In multicellular organisms, cells do not exist in isolation but communicate with other cells via extracellular signaling molecules, many of which diffuse into the microenvironment. More than most cell types, embryonic stem cells (ESCs) are critically sensitive to their microenvironment, which plays an important role in determining whether an ESC will self-renew or differentiate. Although conventional methods exist for controlling the soluble microenvironment, they are able to exert only limited control over diffusible signaling. Especially in conventional static culture, the content of the cell culture media changes constantly over time as cells interact with and modify their surroundings.
This thesis explores the use of microfluidic perfusion as a tool for modulating diffusible cell-cell signaling in mESC culture, thus enabling more control over the soluble microenvironment over time. Non-recirculating microfluidic perfusion culture can effect a more defined microenvironment by continuously controlling the supply and removal of soluble factors, with minimal use of expensive reagents.
We describe development of the first successful protocol for culturing mouse ESCs in microfluidic perfusion over several days. To optimize flow-rate conditions such that proliferation is achieved while avoiding nutrient deprivation and high shear stress regimes, we developed novel logarithmic flow-rate devices for characterizing mESC behavior across a wide range of flow rates simultaneously. We observed both flow-rate and location-dependent proliferation and investigated the role of glucose depletion in generating these effects.

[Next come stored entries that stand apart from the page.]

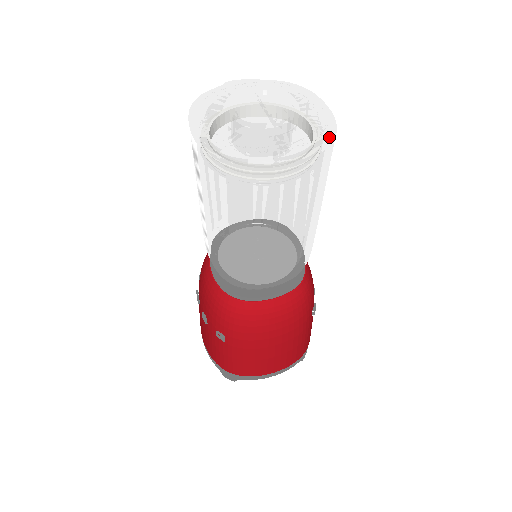
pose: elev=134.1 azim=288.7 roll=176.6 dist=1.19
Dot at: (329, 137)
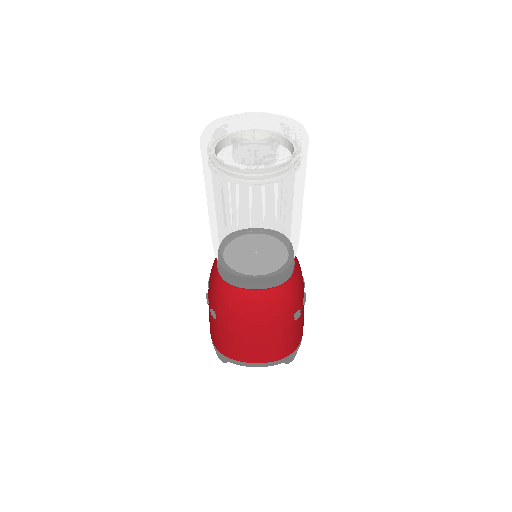
Dot at: (292, 156)
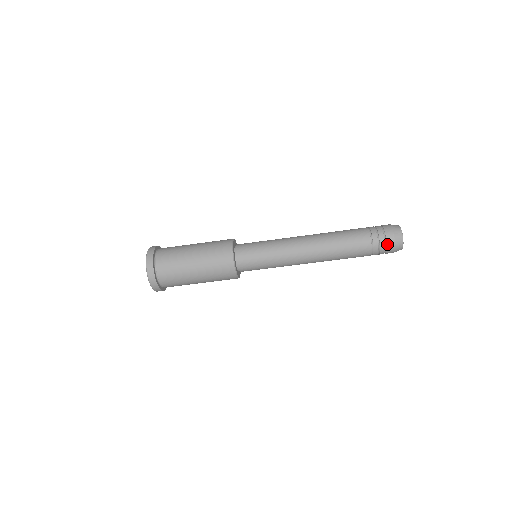
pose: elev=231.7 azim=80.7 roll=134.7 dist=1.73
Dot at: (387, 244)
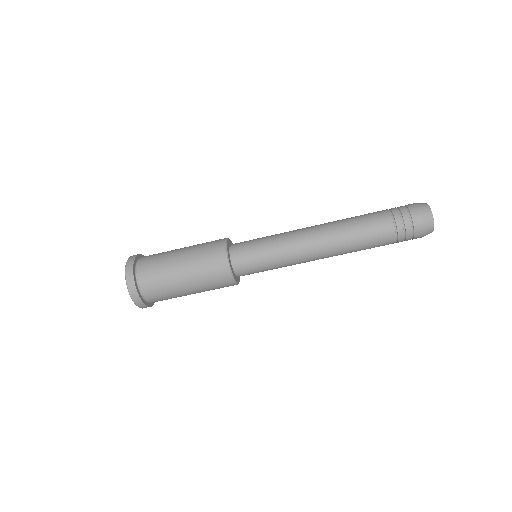
Dot at: (412, 216)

Finally, we demonstrate that perfusion culture can significantly affect diffusible cell-cell signaling in the soluble microenvironment, and thus the cell’s biological state. We first show that typical flow rates are able to remove secreted factors by collecting leukemia inhibitory factor (LIF) from the output of microfluidic ESC cultures perfused with LIF-free media. We then show that two wellestablished serum-free media: N2B27 (neuronal differentiation media) and N2B27+LIF+BMP4 (selfrenewal media) are not sufficient for successful perfusion culture of mESCs at typical densities, although they are able to support cultures in static conditions. These results suggest the presence of autocrine/paracrine loops that support ESC propagation in serum-free media when cultured under static conditions.